Another day, another insurance check has arrived. That makes three now. This is embarrassing. It is also getting difficult to keep straight which is the good check and which ones are already voided. It is like a game of three check Monty.
Anne and I went out last night, for dinner and a show. This play was a recent version of Agatha Christie’s classic story, Murder on the Orient Express. This is the final show of the regular season and the Rep pulled out all of the stocks for it. The production values were sky high. For example, the cast comprised fifteen actors, an unheard-of number for this stage. I’ve seen various movies and plays performed of this show before. So, there were no plot twists in it for me. Still, it is an enjoyable tale. It starts in Istanbul during the interwar years. A group of strangers board the fabled Orient Express, bound for Paris. A last-minute addition to the train’s manifest is the famous detective Hercule Poirot. On the first night out, things begin to go off the rails. The train gets stuck in the mountains of the Balkans, when a snowstorm halts any further progress. Don’t worry though, a body is soon discovered, a body with eight stab wounds in it. Like I said, don’t worry, because now we have a murder mystery to contend with and help all aboard to pass the time, while they await their rescue, with Monsieur Poirot there to keep everyone aboard on track.

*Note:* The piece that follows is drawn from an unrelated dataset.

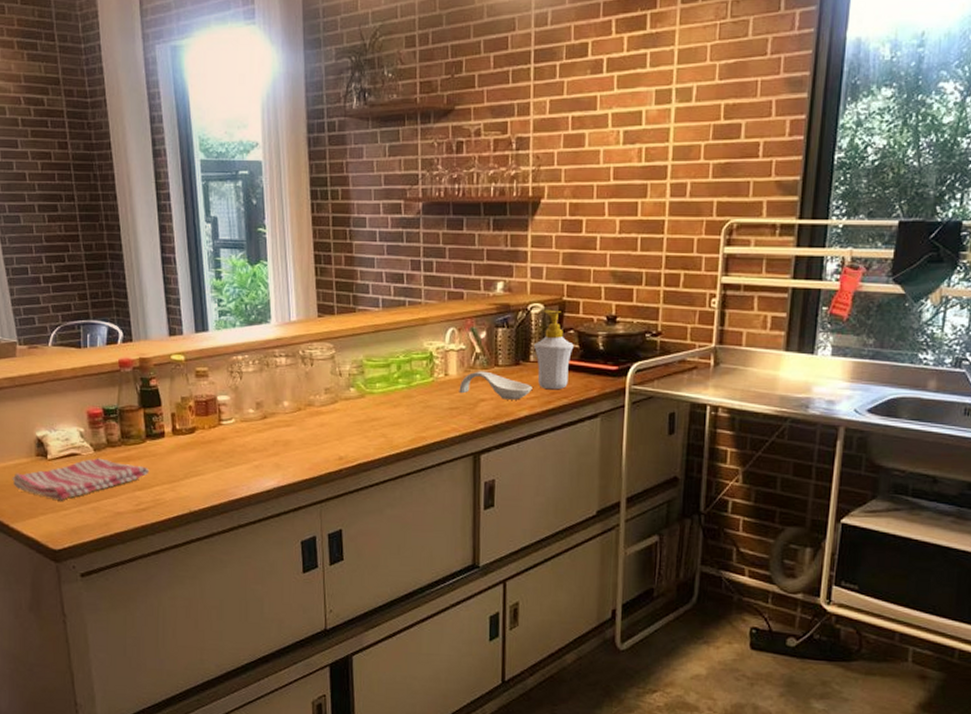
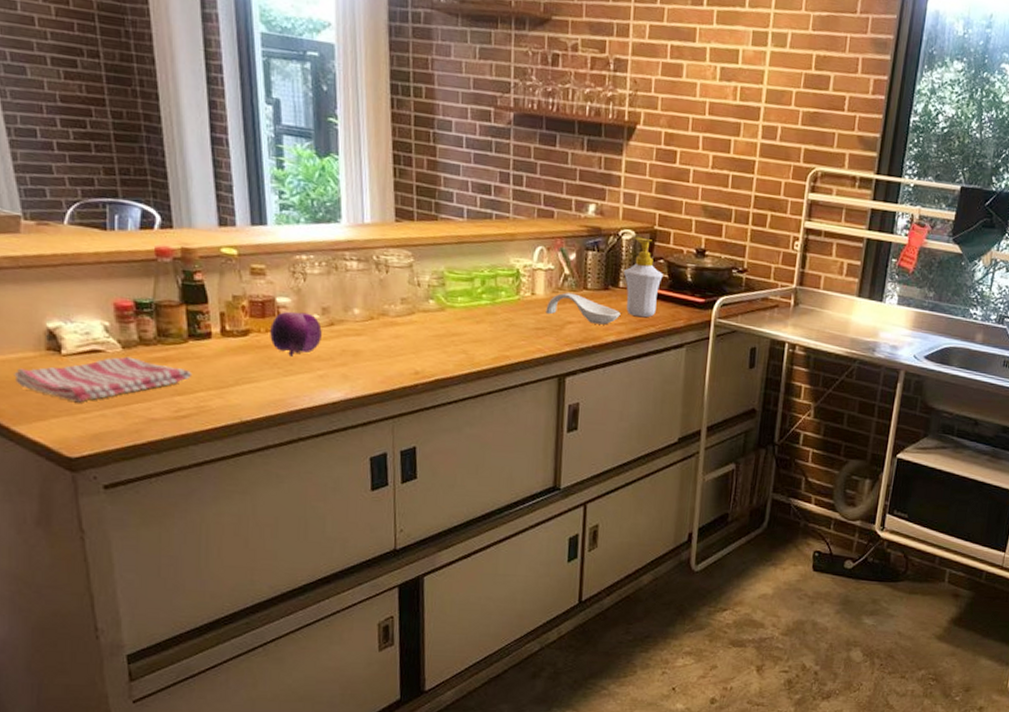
fruit: none [213,408,256,450] -> present [270,311,322,357]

The mainstage at the Lorretta-Hilton sports a turntable, which was put to deft use for this production. On it were place two halves of a railcar, first class naturally. Each half had its interior opened outwards, one half being sleeping berths and the other half being the dining car. Sometimes one of these halves were removed for exterior views and sometimes with the two outsides facing inward, they served as companionways. Scenes were changed simply by spinning the stage. It was really quite something to behold.